(MATERIAL FOR THE TASK)

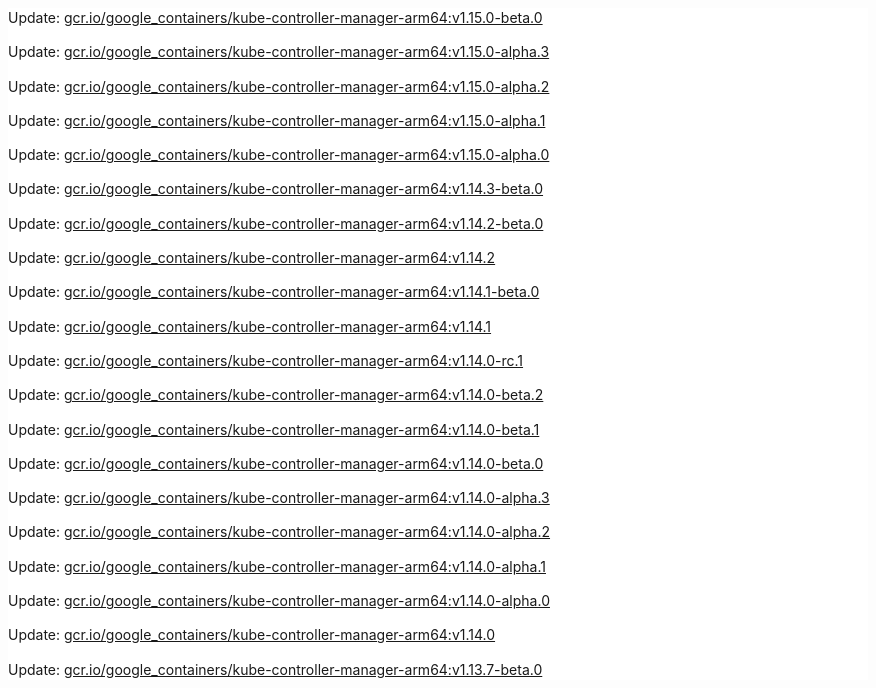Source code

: Update: [gcr.io/google_containers/kube-controller-manager-arm64:v1.15.0-beta.0](https://hub.docker.com/r/cruse/kube-controller-manager-arm64/tags/)

Update: [gcr.io/google_containers/kube-controller-manager-arm64:v1.15.0-alpha.3](https://hub.docker.com/r/cruse/kube-controller-manager-arm64/tags/)

Update: [gcr.io/google_containers/kube-controller-manager-arm64:v1.15.0-alpha.2](https://hub.docker.com/r/cruse/kube-controller-manager-arm64/tags/)

Update: [gcr.io/google_containers/kube-controller-manager-arm64:v1.15.0-alpha.1](https://hub.docker.com/r/cruse/kube-controller-manager-arm64/tags/)

Update: [gcr.io/google_containers/kube-controller-manager-arm64:v1.15.0-alpha.0](https://hub.docker.com/r/cruse/kube-controller-manager-arm64/tags/)

Update: [gcr.io/google_containers/kube-controller-manager-arm64:v1.14.3-beta.0](https://hub.docker.com/r/cruse/kube-controller-manager-arm64/tags/)

Update: [gcr.io/google_containers/kube-controller-manager-arm64:v1.14.2-beta.0](https://hub.docker.com/r/cruse/kube-controller-manager-arm64/tags/)

Update: [gcr.io/google_containers/kube-controller-manager-arm64:v1.14.2](https://hub.docker.com/r/cruse/kube-controller-manager-arm64/tags/)

Update: [gcr.io/google_containers/kube-controller-manager-arm64:v1.14.1-beta.0](https://hub.docker.com/r/cruse/kube-controller-manager-arm64/tags/)

Update: [gcr.io/google_containers/kube-controller-manager-arm64:v1.14.1](https://hub.docker.com/r/cruse/kube-controller-manager-arm64/tags/)

Update: [gcr.io/google_containers/kube-controller-manager-arm64:v1.14.0-rc.1](https://hub.docker.com/r/cruse/kube-controller-manager-arm64/tags/)

Update: [gcr.io/google_containers/kube-controller-manager-arm64:v1.14.0-beta.2](https://hub.docker.com/r/cruse/kube-controller-manager-arm64/tags/)

Update: [gcr.io/google_containers/kube-controller-manager-arm64:v1.14.0-beta.1](https://hub.docker.com/r/cruse/kube-controller-manager-arm64/tags/)

Update: [gcr.io/google_containers/kube-controller-manager-arm64:v1.14.0-beta.0](https://hub.docker.com/r/cruse/kube-controller-manager-arm64/tags/)

Update: [gcr.io/google_containers/kube-controller-manager-arm64:v1.14.0-alpha.3](https://hub.docker.com/r/cruse/kube-controller-manager-arm64/tags/)

Update: [gcr.io/google_containers/kube-controller-manager-arm64:v1.14.0-alpha.2](https://hub.docker.com/r/cruse/kube-controller-manager-arm64/tags/)

Update: [gcr.io/google_containers/kube-controller-manager-arm64:v1.14.0-alpha.1](https://hub.docker.com/r/cruse/kube-controller-manager-arm64/tags/)

Update: [gcr.io/google_containers/kube-controller-manager-arm64:v1.14.0-alpha.0](https://hub.docker.com/r/cruse/kube-controller-manager-arm64/tags/)

Update: [gcr.io/google_containers/kube-controller-manager-arm64:v1.14.0](https://hub.docker.com/r/cruse/kube-controller-manager-arm64/tags/)

Update: [gcr.io/google_containers/kube-controller-manager-arm64:v1.13.7-beta.0](https://hub.docker.com/r/cruse/kube-controller-manager-arm64/tags/)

(End MATERIAL FOR THE TASK)

= ASSIGNMENT =
Scan the listing above. Gather each line that contains the word "alpha".

= PROBLEM SOLUTION =
Update: [gcr.io/google_containers/kube-controller-manager-arm64:v1.15.0-alpha.3](https://hub.docker.com/r/cruse/kube-controller-manager-arm64/tags/)
Update: [gcr.io/google_containers/kube-controller-manager-arm64:v1.15.0-alpha.2](https://hub.docker.com/r/cruse/kube-controller-manager-arm64/tags/)
Update: [gcr.io/google_containers/kube-controller-manager-arm64:v1.15.0-alpha.1](https://hub.docker.com/r/cruse/kube-controller-manager-arm64/tags/)
Update: [gcr.io/google_containers/kube-controller-manager-arm64:v1.15.0-alpha.0](https://hub.docker.com/r/cruse/kube-controller-manager-arm64/tags/)
Update: [gcr.io/google_containers/kube-controller-manager-arm64:v1.14.0-alpha.3](https://hub.docker.com/r/cruse/kube-controller-manager-arm64/tags/)
Update: [gcr.io/google_containers/kube-controller-manager-arm64:v1.14.0-alpha.2](https://hub.docker.com/r/cruse/kube-controller-manager-arm64/tags/)
Update: [gcr.io/google_containers/kube-controller-manager-arm64:v1.14.0-alpha.1](https://hub.docker.com/r/cruse/kube-controller-manager-arm64/tags/)
Update: [gcr.io/google_containers/kube-controller-manager-arm64:v1.14.0-alpha.0](https://hub.docker.com/r/cruse/kube-controller-manager-arm64/tags/)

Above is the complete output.